News Analysis: Nuke tests leave Israel uneasy — Weapons might fall into hands of Libya, Iran

JERUSALEM — As governments around the world scrambled to respond to India's nuclear tests last week, Israel faced its own anxiety — renewed fear of an "Islamic bomb."

In particular, the Jewish state had to face the growing probability that India's tests may have given Libya and Iran a new avenue to obtain the nuclear weapons they so strongly desire.

The key player in the scenario is Pakistan, another up-and-coming nuclear power. Eager to keep up with its larger neighbor in the arms race, Pakistan is looking for cash and scientific know-how.

Israel has long been concerned that to meet those needs, Pakistan will turn — or has turned — to rich Muslim states.

Not only might those states demand a finished nuclear bomb in exchange but they could demand that Pakistan join them in world terrorism.

Israeli observers say the fear of Iran acquiring nuclear weapons is the foremost concern of the U.S. administration, and it accounts for the severity with which President Clinton has reacted to India's move as well as his commitment to head off a Pakistani response.

Those observers say the president is determined to demonstrate that nuclear proliferation will be painfully punished, in the hope that the lesson will be learned in Iran and Libya.

Ironically, Israel, India and Pakistan are the only three countries widely believed to have a nuclear weapons capability that have not signed the Non-Proliferation Treaty.

All three countries have, for different reasons, adhered to a policy of deliberate vagueness in their public pronouncments connected to their nuclear capabilities.

Prime Minister Benjamin Netanyahu did not stray from that longstanding policy this week. When asked on American television for his reaction to news that India had detonated five underground nuclear tests, he immediately reiterated, "Israel will not be the first state to introduce nuclear weapons into the Middle East."

The meaning of that statement? Make what you want of it, Netanyahu advised his questioners.

But with India boldly deciding, under its new Hindu nationalist government, to step out of the nuclear closet, and Pakistan threatening to do likewise, people here wonder how long Israel's option of nuclear vagueness will remain available.

There could be, as a consequence of the world's sudden new interest in the danger of proliferation, a reawakening of international pressure on all three recalcitrants to sign onto the Non-Proliferation Treaty.

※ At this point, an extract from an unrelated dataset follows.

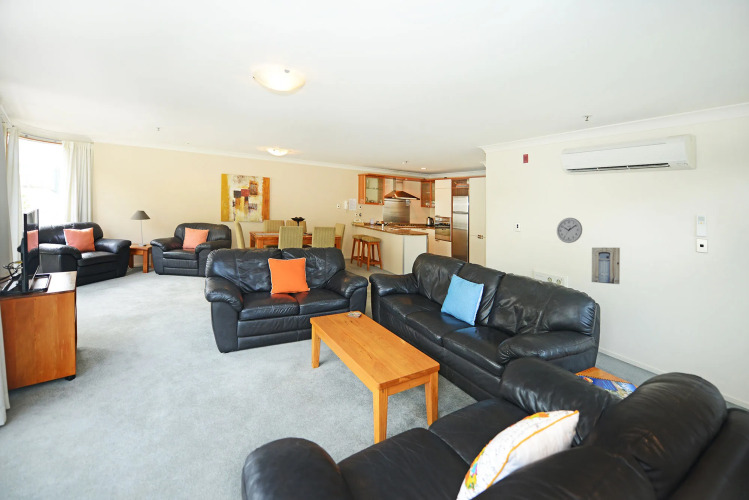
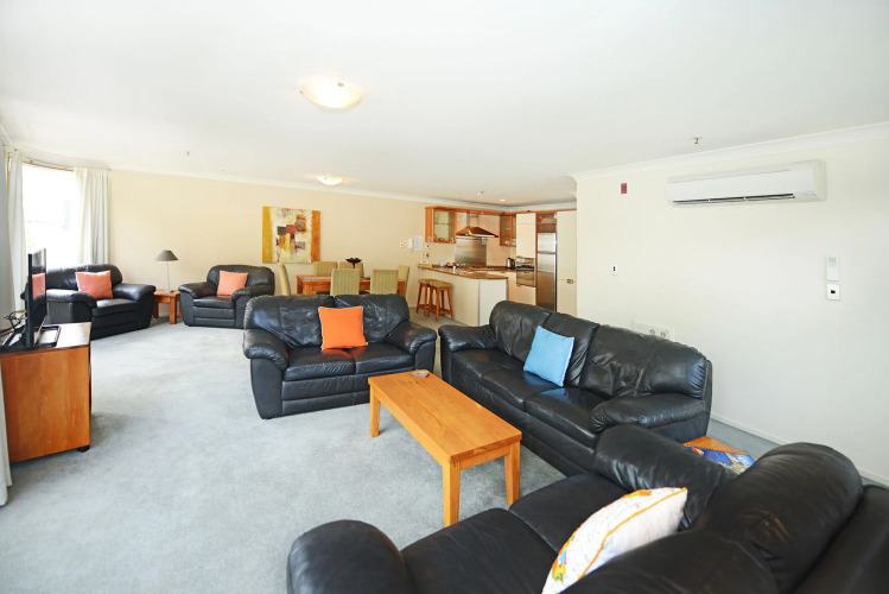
- wall art [591,247,621,285]
- wall clock [556,217,583,244]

Israeli policy-makers, regardless of their political affiliation, are almost unanimous in their belief that Israel cannot afford to relinquish the vagueness posture, at least as long as the Israeli-Arab conflict remains unresolved.

Indeed, in a readily understandable paradox, it is often the staunchest softliners on Israel's hawk-dove spectrum who are the toughest proponents of Israel jealously guarding its nuclear capacity as the surest guarantee of its security.

Those doves believe that all progress made in the peace process rests ultimately on the Arab realization that Israel is ineradicable — in no small part thanks to the perception that the Jewish state has the ultimate weapon at its disposal.

On a more immediate and tactical level, Israeli officials are concerned that the country's relatively recent but burgeoning relationship with India in the sphere of military cooperation could fall victim to American sanctions.

This week, a delegation from Israel Aircraft Industries was visiting India in the hope of promoting military sales between the two countries.

Israel's proven expertise in aircraft maintenance and refurbishment is of particular interest to New Delhi, with its large but aging fleet of Soviet-made warplanes.

Israeli officials hope that signed contracts can be implemented without interference, despite Washington's anger at India.

But they say that if the United States is adamant about sanctions, the Israeli defense establishment could hardly enter into new contractual relationships with India.

For the moment, consultations among various government ministries and agencies in Israel have resulted in a decision not to rush into a knee-jerk endorsement of the American declaration of sanctions.

Further down the road, Israeli officials realize, some deft diplomacy will be required to keep all of these business dealings afloat.

Finally, the Indian decision to go public could well result in increased international pressure on Israel to free its famous atomic spy, Mordechai Vanunu.

Vanunu, a technician at the nuclear reactor in Dimona, was not really a spy in the classical mold: He gave detailed information in 1986 on the workings of the plant to the London Sunday Times because, as he has consistently maintained, he believes Israel should disarm unilaterally.

But he was sentenced to 18 years for passing secrets to the enemy and earlier this month a review board refused to commute his sentence by one-third, as is usually the case for well-behaved prisoners.

Vanunu's cause has been taken up by pacifist and leftist groups around the world. His imprisonment until this year in solitary confinement has come in for especially strident criticism both within Israel and abroad.

India's decision to forgo the comfortable protection of vagueness in its nuclear stance will certainly provide ammunition for the worldwide pro-Vanunu movement to argue that his crime looks less heinous — especially now that the walls of vagueness may be crumbling.